The Argentinian soprano Verónica Cangemi, a well known Baroque specialist, joined forces with Andrea Marcon and his La Cetra Baroque Orchestra for an excellent concert, which featured arias by Handel and orchestral music by Vivaldi, the final serious event at the Halle Handel Festival for 2023, and was also notable for the contribution of Celine Pasche, on recorder and harp.

The first item was Vivaldi’s Sinfonia in G major, RV 146, played with great energy in the allegro and presto parts, but beautifully lyrical in the intervening andante “e sempre piano”. Jettisoning the printed program, Cangemi then devoted the first part of the concert to arias from Alcina, starting with “Di’, cor mio, quanti t'amai”, the eponymous heroine’s first aria, when all is still sweetness and light. This was sung with creamy expressive tone, some vibrato and quite a bit of power. An orchestral suite of music from Alcina and Ariodante followed, in the final movement of which Pasche abandoned the harp she had been playing in the continuo and picked up the recorder. There was quite a bit of tuning before and after this, perhaps due to the seasonal heat and humidity.
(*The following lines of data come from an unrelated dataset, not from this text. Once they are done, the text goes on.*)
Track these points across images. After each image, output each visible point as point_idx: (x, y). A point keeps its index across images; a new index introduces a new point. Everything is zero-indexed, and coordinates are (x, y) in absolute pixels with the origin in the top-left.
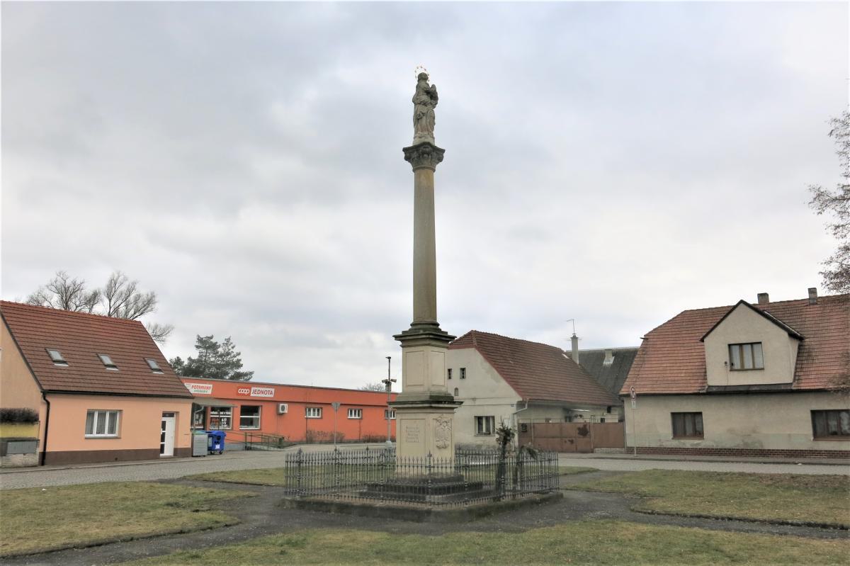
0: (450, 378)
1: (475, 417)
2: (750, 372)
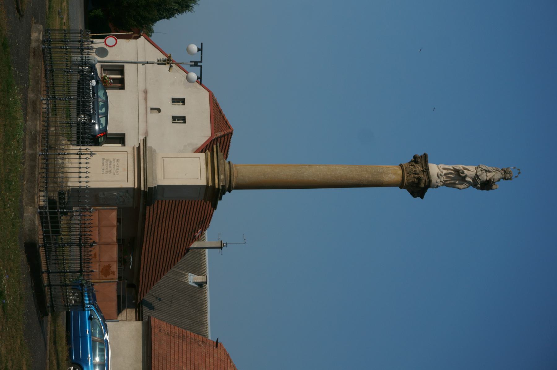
0: (202, 44)
1: (124, 135)
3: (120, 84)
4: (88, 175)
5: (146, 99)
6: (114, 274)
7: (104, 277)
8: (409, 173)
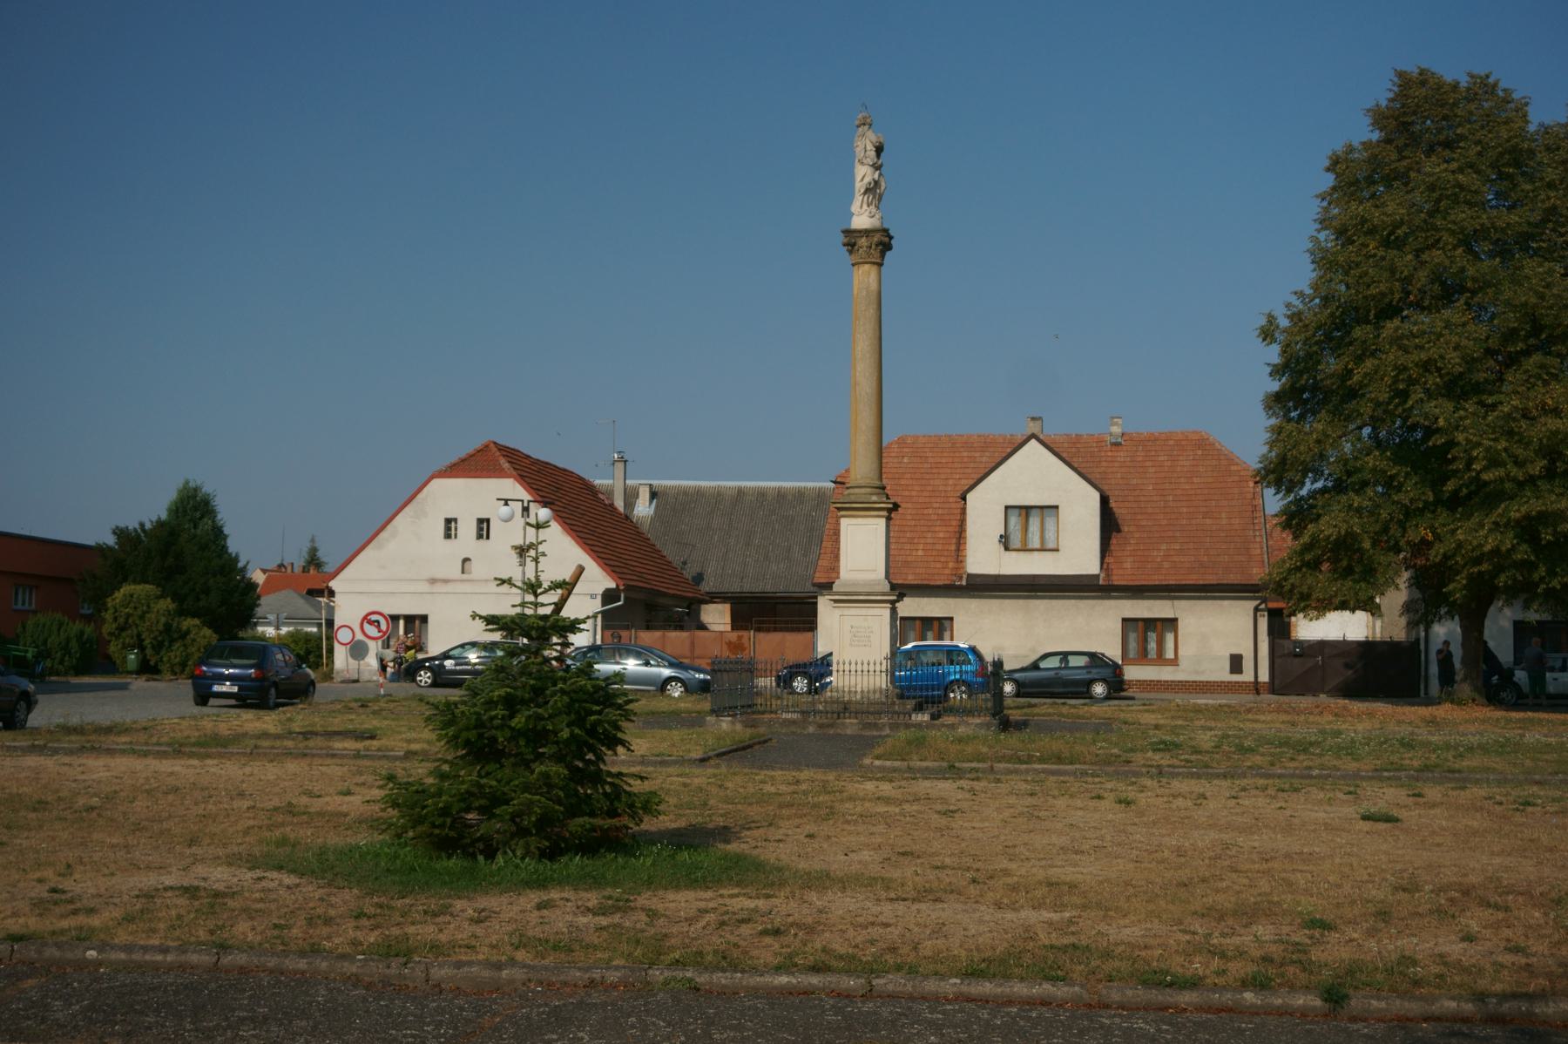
2: (1036, 553)
3: (417, 622)
4: (865, 662)
5: (446, 581)
6: (742, 636)
7: (747, 651)
8: (869, 255)
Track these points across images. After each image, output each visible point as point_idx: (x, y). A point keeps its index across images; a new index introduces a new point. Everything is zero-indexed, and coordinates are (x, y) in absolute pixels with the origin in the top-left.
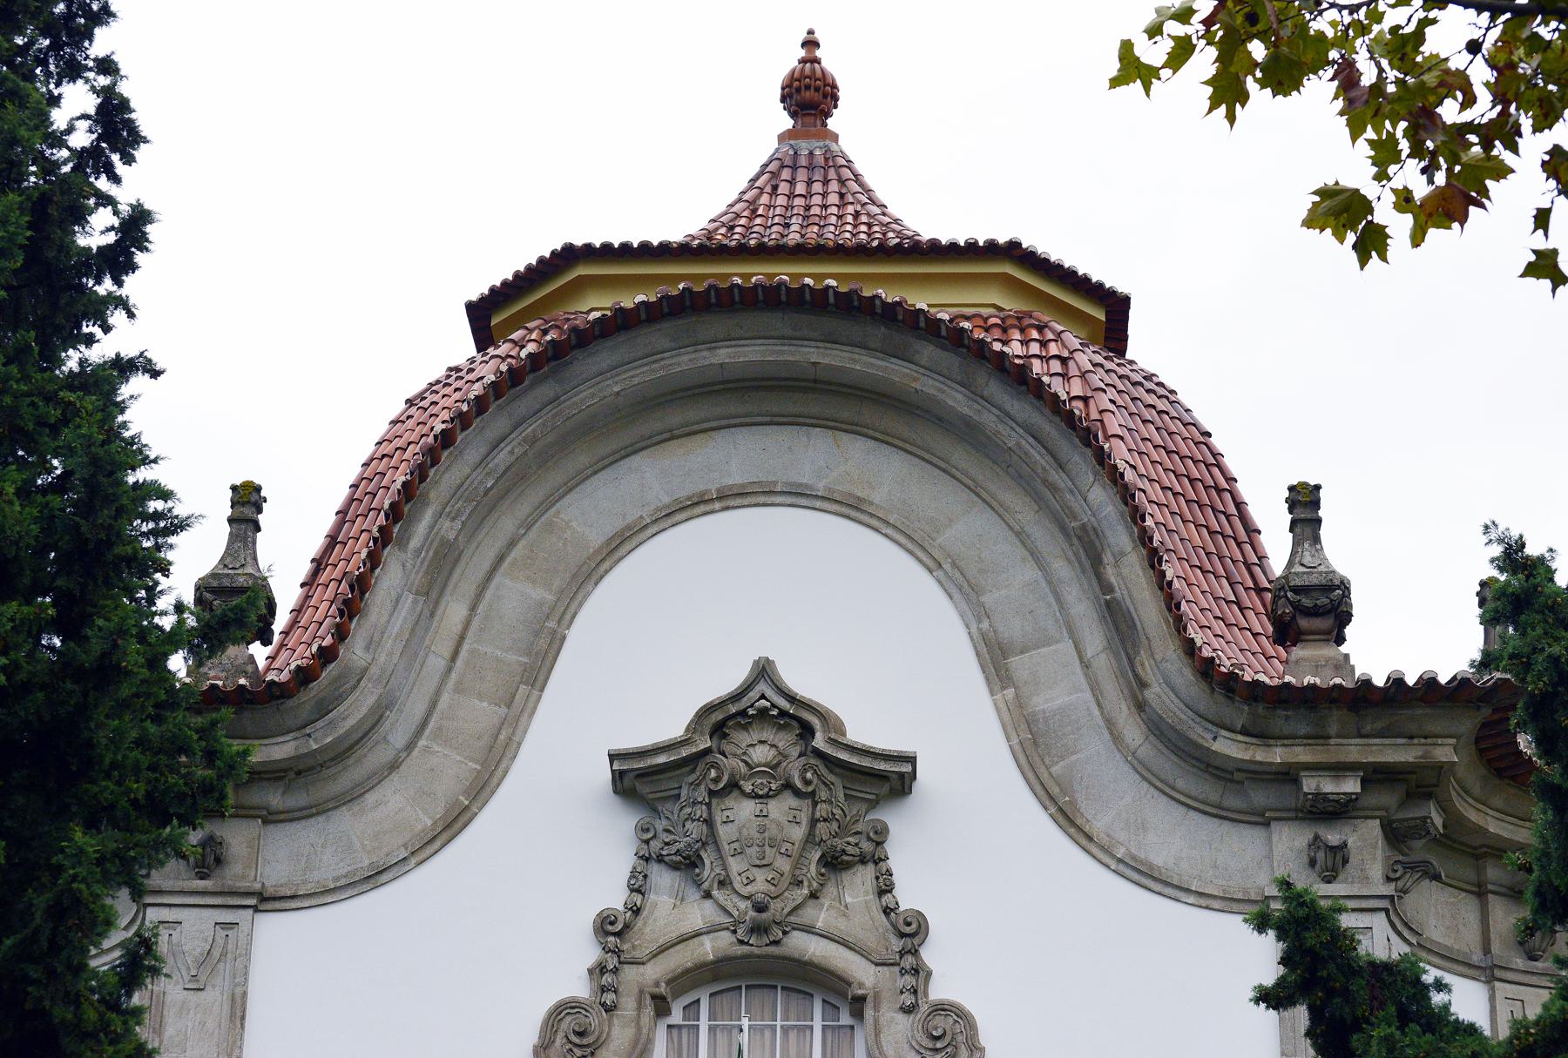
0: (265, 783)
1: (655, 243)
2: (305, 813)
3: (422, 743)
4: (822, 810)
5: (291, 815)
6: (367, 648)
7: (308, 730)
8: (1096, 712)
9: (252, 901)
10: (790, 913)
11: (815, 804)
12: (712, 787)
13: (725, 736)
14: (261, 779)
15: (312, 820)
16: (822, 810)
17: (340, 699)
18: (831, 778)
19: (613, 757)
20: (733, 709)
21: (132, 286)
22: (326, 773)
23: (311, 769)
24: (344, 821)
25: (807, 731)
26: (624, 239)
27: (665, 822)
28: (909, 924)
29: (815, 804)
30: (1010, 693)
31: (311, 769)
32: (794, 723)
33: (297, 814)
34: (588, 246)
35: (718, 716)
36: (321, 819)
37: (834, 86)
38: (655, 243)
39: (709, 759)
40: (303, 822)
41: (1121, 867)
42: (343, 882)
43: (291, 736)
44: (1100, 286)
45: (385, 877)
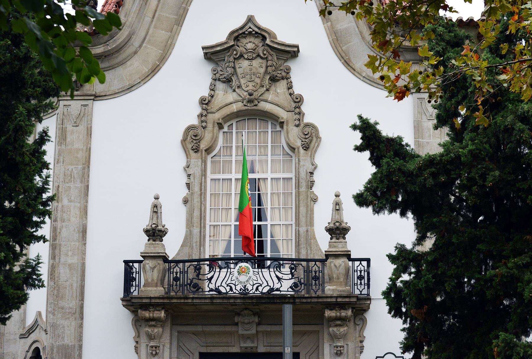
4: (270, 63)
6: (125, 16)
8: (357, 29)
11: (267, 61)
12: (235, 57)
13: (239, 40)
16: (270, 63)
18: (272, 53)
19: (203, 48)
20: (241, 32)
25: (264, 38)
27: (220, 68)
28: (297, 99)
29: (267, 61)
30: (329, 23)
32: (260, 36)
35: (236, 34)
39: (234, 48)
41: (364, 79)
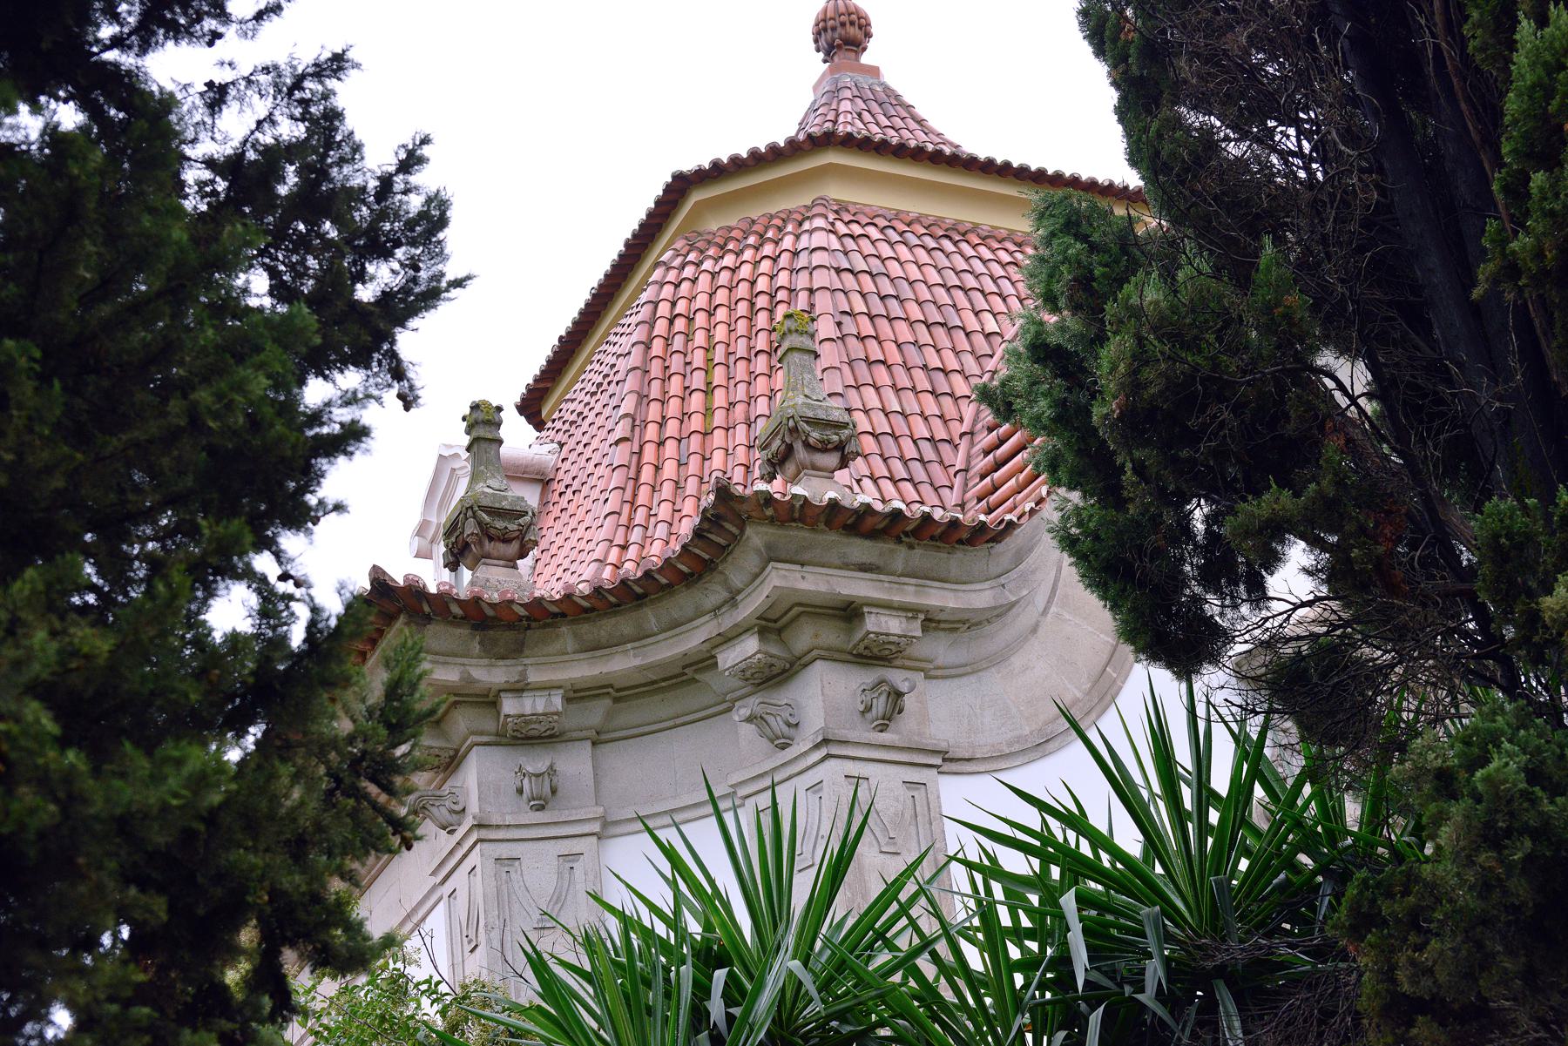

Cangemi returned for Alcina’s big betrayal aria “Ah! mio cor”, pulling out all the emotional stops. She started with a long drawn out messa di voce – even longer in the da capo – and had there been any scenery it would have been in shreds. After a tsunami of applause, she lightened the mood for Morgana’s “Tornami a vagheggiar”, a melodic delight.
After the interval, the orchestra redeployed itself with a small group on the right of the stage, reproducing the staging of Cleopatra's aria with on-stage banda, “V’adoro, pupille”, sumptuously played and sung. We then had the Chaconne from Handel's Terpsichore, followed by another highly emotional aria, Ginevra’s “Il mio crudel martoro” from Ariodante. Cangemi’s carefully wrought phrasing and attention to the text, as well as her vocal security, swept the audience along and at its conclusion a long pin-drop silence ensued before thunderous applause.
In another change of pace, this was followed by Vivaldi’s Recorder Concerto in C major, RV 443, in which the versatile Pasche turned in a virtuosic performance, with no score, featuring a very fast first movement with a lovely graceful cadenza. The final programmed offering was Ginevra’s light-hearted “Volate, amori” from Ariodante – fast and exultant. A not entirely surprising encore came in the form of “Lascia ch’io pianga” from Handel’s Rinaldo.